Despite the obvious variety of interests, it is her collection of campaign buttons and other political memorabilia that would appear to elicit the most attention. Much of the collection of over forty-three hundred buttons, lapel pins, ribbons, hand clickers, and other items pertain to presidential elections, Oklahoma politics, and special interests such as the Equal Rights Amendment, abortion, and other feminist issues. Though a committed member of the Democratic Party, Mrs. Phelps also collected the campaign paraphernalia of Republicans and those that expressed strong anti-Democratic sentiments. Of particular interest to Edna Mae was her assortment of buttons depicting FDR, Ike, Taft, Dewey, Wilkie, and William Jennings Bryan. After her death in 2001, her family donated the collection to her alma mater. It is currently located in the Edmon Low Library Special Collections & University Archives.
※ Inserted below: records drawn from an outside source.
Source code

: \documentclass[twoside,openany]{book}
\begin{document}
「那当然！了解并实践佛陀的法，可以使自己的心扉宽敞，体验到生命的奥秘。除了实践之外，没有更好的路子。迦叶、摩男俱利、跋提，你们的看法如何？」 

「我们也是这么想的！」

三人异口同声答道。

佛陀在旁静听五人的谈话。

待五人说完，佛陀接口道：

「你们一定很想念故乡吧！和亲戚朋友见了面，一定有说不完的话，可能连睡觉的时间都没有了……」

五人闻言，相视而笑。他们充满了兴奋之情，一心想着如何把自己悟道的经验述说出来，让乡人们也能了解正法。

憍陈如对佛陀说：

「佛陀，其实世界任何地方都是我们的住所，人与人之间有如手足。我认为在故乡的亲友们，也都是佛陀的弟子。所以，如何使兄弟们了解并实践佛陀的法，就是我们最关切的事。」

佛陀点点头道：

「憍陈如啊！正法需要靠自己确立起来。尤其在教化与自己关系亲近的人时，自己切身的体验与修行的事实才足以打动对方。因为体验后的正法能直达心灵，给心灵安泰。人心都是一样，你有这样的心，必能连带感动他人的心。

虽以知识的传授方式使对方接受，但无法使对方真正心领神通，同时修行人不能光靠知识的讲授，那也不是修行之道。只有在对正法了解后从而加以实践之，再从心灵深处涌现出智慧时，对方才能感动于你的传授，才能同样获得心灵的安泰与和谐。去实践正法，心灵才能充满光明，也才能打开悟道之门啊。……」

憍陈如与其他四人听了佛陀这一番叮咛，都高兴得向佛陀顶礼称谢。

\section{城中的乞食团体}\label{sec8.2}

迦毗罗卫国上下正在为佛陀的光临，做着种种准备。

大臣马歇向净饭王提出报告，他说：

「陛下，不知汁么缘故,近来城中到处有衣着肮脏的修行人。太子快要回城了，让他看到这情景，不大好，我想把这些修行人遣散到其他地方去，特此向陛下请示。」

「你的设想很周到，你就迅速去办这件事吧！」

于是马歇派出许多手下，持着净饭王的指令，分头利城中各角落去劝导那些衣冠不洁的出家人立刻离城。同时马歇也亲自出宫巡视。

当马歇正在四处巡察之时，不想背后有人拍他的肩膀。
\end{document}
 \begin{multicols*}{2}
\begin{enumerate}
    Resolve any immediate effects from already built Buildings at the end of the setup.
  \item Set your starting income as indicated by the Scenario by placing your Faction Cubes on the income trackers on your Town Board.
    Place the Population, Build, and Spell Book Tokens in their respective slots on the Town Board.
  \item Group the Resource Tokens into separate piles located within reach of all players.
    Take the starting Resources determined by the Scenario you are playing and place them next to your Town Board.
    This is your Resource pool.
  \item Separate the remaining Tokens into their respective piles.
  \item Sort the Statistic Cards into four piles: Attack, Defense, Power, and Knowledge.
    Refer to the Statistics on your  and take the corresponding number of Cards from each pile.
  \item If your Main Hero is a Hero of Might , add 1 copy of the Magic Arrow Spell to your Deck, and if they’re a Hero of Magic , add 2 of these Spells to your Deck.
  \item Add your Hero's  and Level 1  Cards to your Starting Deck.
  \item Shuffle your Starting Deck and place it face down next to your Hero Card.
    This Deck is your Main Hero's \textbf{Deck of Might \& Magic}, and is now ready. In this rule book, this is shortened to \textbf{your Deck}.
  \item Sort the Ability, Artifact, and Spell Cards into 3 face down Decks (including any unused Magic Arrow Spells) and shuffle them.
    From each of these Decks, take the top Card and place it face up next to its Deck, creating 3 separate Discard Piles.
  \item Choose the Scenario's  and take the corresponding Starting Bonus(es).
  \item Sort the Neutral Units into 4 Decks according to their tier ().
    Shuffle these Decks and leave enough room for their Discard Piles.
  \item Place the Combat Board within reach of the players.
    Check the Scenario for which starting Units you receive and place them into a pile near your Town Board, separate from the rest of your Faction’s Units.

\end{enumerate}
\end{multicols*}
Though Edna Mae was much loved and admired by those she met in her life, it was her family that gave her the most joy. She met her husband, Joe E. Phelps, at Oklahoma A & M College and lived in California while he served his enlistment in the United States Navy as a submarine officer in the Pacific Theatre. After the war, Joe and Edna Mae returned to Seminole where their sons, Ronald and Mark, were born. During the 1950s, Joe Phelps formed a civil engineering partnership that designed and constructed buildings, roads, bridges, lakes and water and waste systems throughout Oklahoma. It was during this period that, he too, became involved in Oklahoma politics, counting both Governor Raymond Gary and Senator Gene Stipe among his closest confidants. Joe died in 2005. The Phelps are survived by their sons, Ronald and Mark, their daughters-in-law, Judy and Bonnie, and granddaughters, Lauren Shatzel and Lane Phelps. Lauren, much to Joe and Edna Mae’s delight, graduated from Oklahoma State University in 2002. Lane received her degree in 2005.